Exercise brief
Extract the records in full, leaving every picture out.
++++ Input records ++++
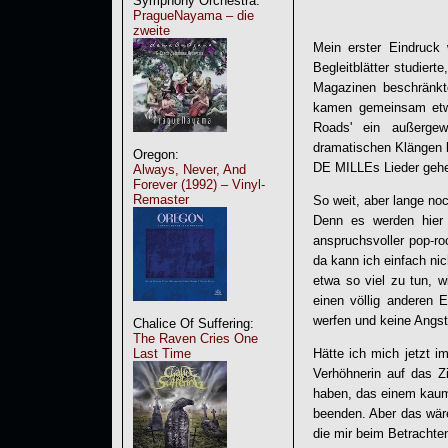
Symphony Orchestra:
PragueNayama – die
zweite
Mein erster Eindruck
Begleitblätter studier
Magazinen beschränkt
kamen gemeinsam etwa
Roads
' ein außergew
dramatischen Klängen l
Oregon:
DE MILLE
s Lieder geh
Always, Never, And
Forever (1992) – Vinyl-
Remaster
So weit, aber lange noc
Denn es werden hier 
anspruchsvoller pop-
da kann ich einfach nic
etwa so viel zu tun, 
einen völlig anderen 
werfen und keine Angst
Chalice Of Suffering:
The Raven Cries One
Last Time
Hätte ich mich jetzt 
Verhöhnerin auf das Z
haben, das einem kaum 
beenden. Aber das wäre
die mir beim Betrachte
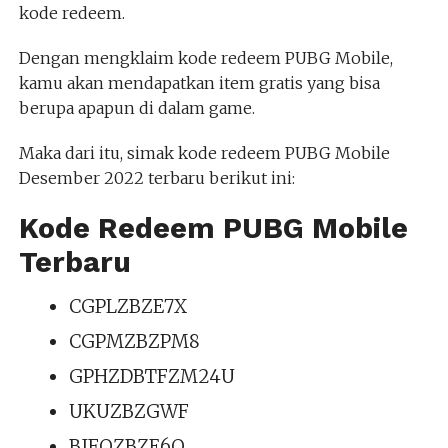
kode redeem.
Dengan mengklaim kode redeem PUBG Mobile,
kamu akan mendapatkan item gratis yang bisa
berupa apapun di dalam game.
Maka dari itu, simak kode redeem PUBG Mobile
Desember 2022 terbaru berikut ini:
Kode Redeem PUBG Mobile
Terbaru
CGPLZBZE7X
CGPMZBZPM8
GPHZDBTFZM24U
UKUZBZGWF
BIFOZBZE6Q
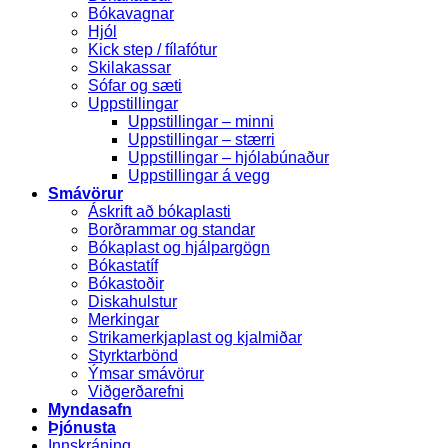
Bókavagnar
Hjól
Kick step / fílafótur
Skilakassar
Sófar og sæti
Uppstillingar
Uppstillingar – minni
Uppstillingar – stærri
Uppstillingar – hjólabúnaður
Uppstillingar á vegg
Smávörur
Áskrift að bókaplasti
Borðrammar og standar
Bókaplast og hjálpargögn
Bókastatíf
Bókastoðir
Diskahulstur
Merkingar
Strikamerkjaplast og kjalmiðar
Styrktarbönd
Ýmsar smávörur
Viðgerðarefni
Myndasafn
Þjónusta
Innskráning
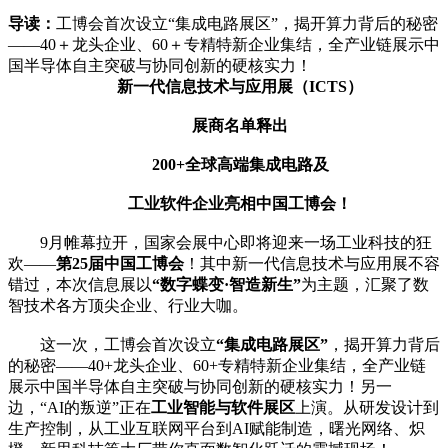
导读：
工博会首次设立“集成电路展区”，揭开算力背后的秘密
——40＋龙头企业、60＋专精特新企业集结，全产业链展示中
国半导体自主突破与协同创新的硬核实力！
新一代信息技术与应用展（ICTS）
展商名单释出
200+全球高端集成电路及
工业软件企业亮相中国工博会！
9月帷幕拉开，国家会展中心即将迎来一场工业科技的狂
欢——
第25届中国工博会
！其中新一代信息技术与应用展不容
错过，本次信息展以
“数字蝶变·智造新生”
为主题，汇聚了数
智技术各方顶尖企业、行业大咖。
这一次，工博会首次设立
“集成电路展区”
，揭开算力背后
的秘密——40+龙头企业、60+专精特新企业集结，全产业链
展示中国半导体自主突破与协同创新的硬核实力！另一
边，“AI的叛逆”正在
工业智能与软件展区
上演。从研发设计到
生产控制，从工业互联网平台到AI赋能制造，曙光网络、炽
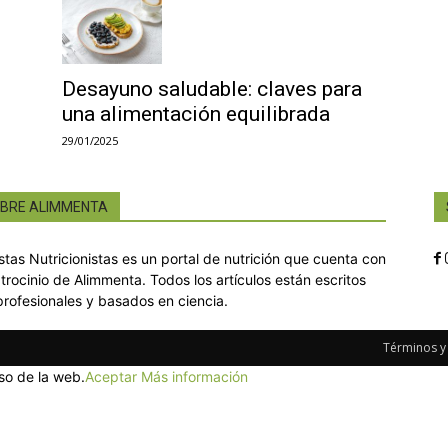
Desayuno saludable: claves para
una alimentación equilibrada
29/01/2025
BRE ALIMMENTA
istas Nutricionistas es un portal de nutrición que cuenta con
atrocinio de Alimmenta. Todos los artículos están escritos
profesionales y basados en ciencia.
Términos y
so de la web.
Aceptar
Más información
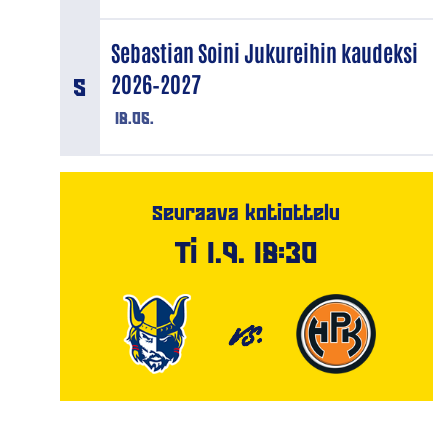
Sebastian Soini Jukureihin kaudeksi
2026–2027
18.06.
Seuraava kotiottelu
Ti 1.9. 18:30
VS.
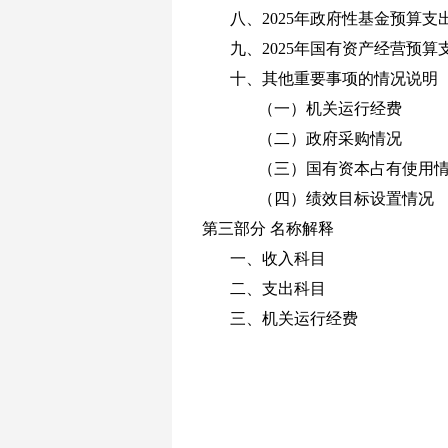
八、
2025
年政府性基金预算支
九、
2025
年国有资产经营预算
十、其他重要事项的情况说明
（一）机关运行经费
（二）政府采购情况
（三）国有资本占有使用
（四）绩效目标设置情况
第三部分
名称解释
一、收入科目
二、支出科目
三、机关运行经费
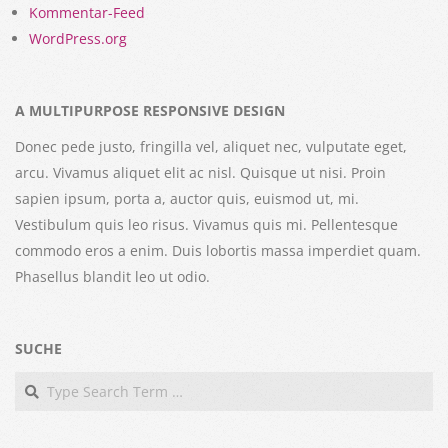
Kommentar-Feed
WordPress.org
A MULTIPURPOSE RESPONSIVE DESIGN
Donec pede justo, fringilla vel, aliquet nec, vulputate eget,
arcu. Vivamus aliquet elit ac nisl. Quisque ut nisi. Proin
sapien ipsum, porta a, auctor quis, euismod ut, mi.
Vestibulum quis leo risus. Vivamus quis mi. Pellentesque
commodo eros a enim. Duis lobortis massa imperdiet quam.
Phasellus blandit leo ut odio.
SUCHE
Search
++++
Task answer
Symphony Orchestra:
PragueNayama – die
zweite
Mein erster Eindruck
Begleitblätter studier
Magazinen beschränkt
kamen gemeinsam etwa
Roads
' ein außergew
dramatischen Klängen l
Oregon:
DE MILLE
s Lieder geh
Always, Never, And
Forever (1992) – Vinyl-
Remaster
So weit, aber lange noc
Denn es werden hier 
anspruchsvoller pop-
da kann ich einfach nic
etwa so viel zu tun, 
einen völlig anderen 
werfen und keine Angst
Chalice Of Suffering:
The Raven Cries One
Last Time
Hätte ich mich jetzt 
Verhöhnerin auf das Z
haben, das einem kaum 
beenden. Aber das wäre
die mir beim Betrachte
kode redeem.
Dengan mengklaim kode redeem PUBG Mobile,
kamu akan mendapatkan item gratis yang bisa
berupa apapun di dalam game.
Maka dari itu, simak kode redeem PUBG Mobile
Desember 2022 terbaru berikut ini:
Kode Redeem PUBG Mobile
Terbaru
CGPLZBZE7X
CGPMZBZPM8
GPHZDBTFZM24U
UKUZBZGWF
BIFOZBZE6Q
Bókavagnar
Hjól
Kick step / fílafótur
Skilakassar
Sófar og sæti
Uppstillingar
Uppstillingar – minni
Uppstillingar – stærri
Uppstillingar – hjólabúnaður
Uppstillingar á vegg
Smávörur
Áskrift að bókaplasti
Borðrammar og standar
Bókaplast og hjálpargögn
Bókastatíf
Bókastoðir
Diskahulstur
Merkingar
Strikamerkjaplast og kjalmiðar
Styrktarbönd
Ýmsar smávörur
Viðgerðarefni
Myndasafn
Þjónusta
Innskráning
导读：
工博会首次设立“集成电路展区”，揭开算力背后的秘密
——40＋龙头企业、60＋专精特新企业集结，全产业链展示中
国半导体自主突破与协同创新的硬核实力！
新一代信息技术与应用展（ICTS）
展商名单释出
200+全球高端集成电路及
工业软件企业亮相中国工博会！
9月帷幕拉开，国家会展中心即将迎来一场工业科技的狂
欢——
第25届中国工博会
！其中新一代信息技术与应用展不容
错过，本次信息展以
“数字蝶变·智造新生”
为主题，汇聚了数
智技术各方顶尖企业、行业大咖。
这一次，工博会首次设立
“集成电路展区”
，揭开算力背后
的秘密——40+龙头企业、60+专精特新企业集结，全产业链
展示中国半导体自主突破与协同创新的硬核实力！另一
边，“AI的叛逆”正在
工业智能与软件展区
上演。从研发设计到
生产控制，从工业互联网平台到AI赋能制造，曙光网络、炽
Desayuno saludable: claves para
una alimentación equilibrada
29/01/2025
BRE ALIMMENTA
istas Nutricionistas es un portal de nutrición que cuenta con
atrocinio de Alimmenta. Todos los artículos están escritos
profesionales y basados en ciencia.
Términos y
so de la web.
Aceptar
Más información
Sebastian Soini Jukureihin kaudeksi
2026–2027
18.06.
Seuraava kotiottelu
Ti 1.9. 18:30
VS.
八、
2025
年政府性基金预算支
九、
2025
年国有资产经营预算
十、其他重要事项的情况说明
（一）机关运行经费
（二）政府采购情况
（三）国有资本占有使用
（四）绩效目标设置情况
第三部分
名称解释
一、收入科目
二、支出科目
三、机关运行经费
Kommentar-Feed
WordPress.org
A MULTIPURPOSE RESPONSIVE DESIGN
Donec pede justo, fringilla vel, aliquet nec, vulputate eget,
arcu. Vivamus aliquet elit ac nisl. Quisque ut nisi. Proin
sapien ipsum, porta a, auctor quis, euismod ut, mi.
Vestibulum quis leo risus. Vivamus quis mi. Pellentesque
commodo eros a enim. Duis lobortis massa imperdiet quam.
Phasellus blandit leo ut odio.
SUCHE
Search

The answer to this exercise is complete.